Rib Mountain is a census-designated place (CDP) in the town of Rib Mountain in Marathon County, Wisconsin, United States. The population was 6,061 at the 2020 census.

The community is named for Rib Mountain.

==Geography==

Rib Mountain is located at (44.928768, -89.665872).

According to the United States Census Bureau, the CDP has a total area of 33.8 km2, of which 31.4 km2 is land and 2.4 km2 (6.98%) is water.

==Demographics==

As of the census of 2000, there were 6,059 people, 2,211 households, and 1,782 families residing in the CDP. The population density was 193.0 /km2. There were 2,278 housing units at an average density of 72.6 /km2. The racial makeup of the CDP was 96.06% White, 0.17% Black or African American, 0.23% Native American, 2.79% Asian, 0.23% from other races, and 0.53% from two or more races.
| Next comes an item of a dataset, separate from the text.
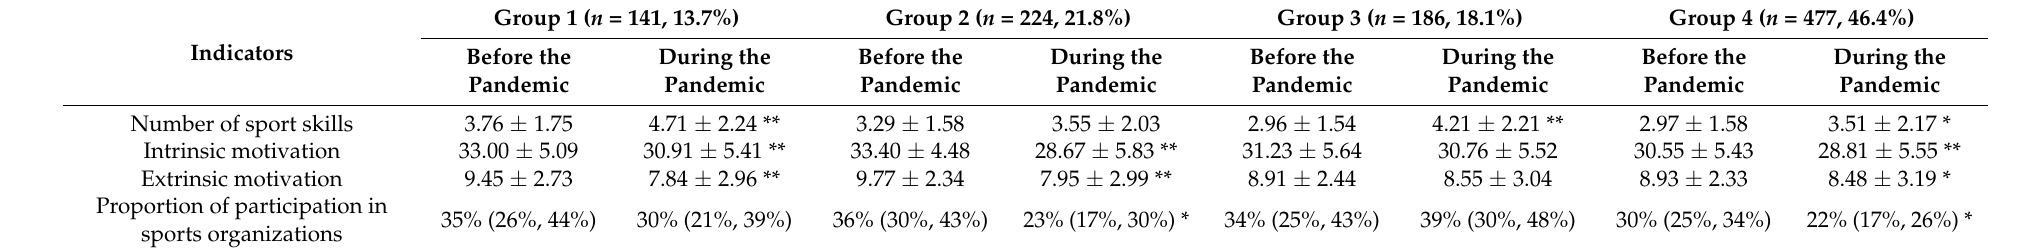
Table 5. Changes in skills, motivation and participation in sports organizations among the four groups before and during the pandemic.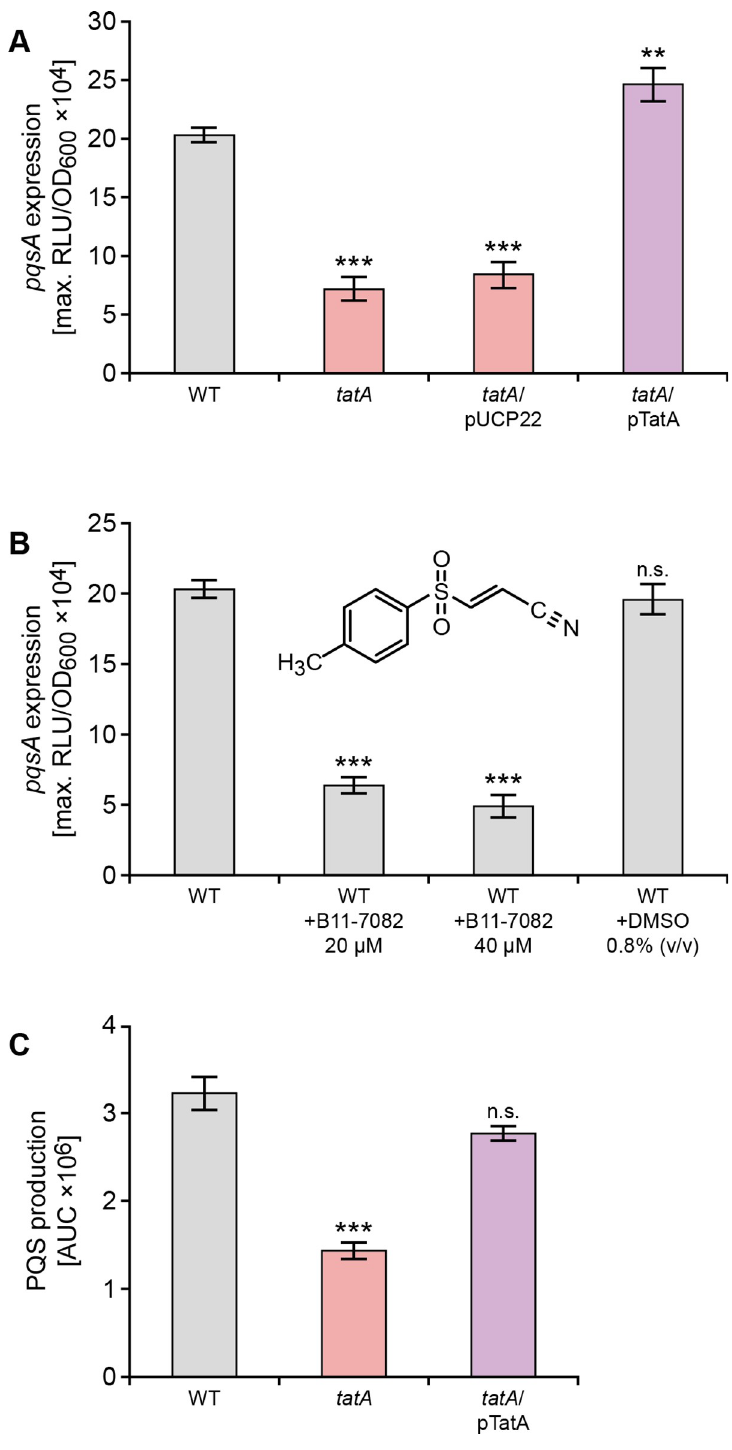
Fig 5. Mutation of tatA or exposure to the Tat inhibitor Bayer 11–7082 inhibits pqsA expression and AQ production. ( A ) Mutation of tatA or ( B ) treatment with Bayer 11–7082 supplied at either 20 μ M or 40 μ M reduces the maximal expression of a P . aeruginosa PAO1 chromosomal pqsA’-lux promoter fusion without affecting growth. ( C ) LC-MS/MS analysis of PQS production by P . aeruginosa PAO1 wild type compared with the tatA mutant and complemented tatA mutant. Experiments were repeated in triplicate at least twice. ��� p < 0.001; n.s. not significant.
Hispanic or Latino of any race were 0.61% of the population.

There were 2,211 households, out of which 36.9% had children under the age of 18 living with them, 74.0% were married couples living together, 4.5% had a female householder with no husband present, and 19.4% were non-families. 15.4% of all households were made up of individuals, and 6.4% had someone living alone who was 65 years of age or older. The average household size was 2.71 and the average family size was 3.03.

In the CDP, the population was spread out, with 26.5% under the age of 18, 5.9% from 18 to 24, 29.1% from 25 to 44, 27.4% from 45 to 64, and 11.0% who were 65 years of age or older. The median age was 39 years. For every 100 females, there were 102.8 males. For every 100 females age 18 and over, there were 98.9 males.

The median income for a household in the CDP was $58,866, and the median income for a family was $63,881. Males had a median income of $42,432 versus $26,947 for females. The per capita income for the CDP was $28,066. About 0.5% of families and 2.0% of the population were below the poverty line, including none of those under age 18 and 2.8% of those age 65 or over.

Historical population
| Census | Pop. | Note | %± |
| 2010 | 5,651 |  | — |
| 2020 | 6,061 |  | 7.3% |
U.S. Decennial Census

==Education==
It is in the Wausau School District.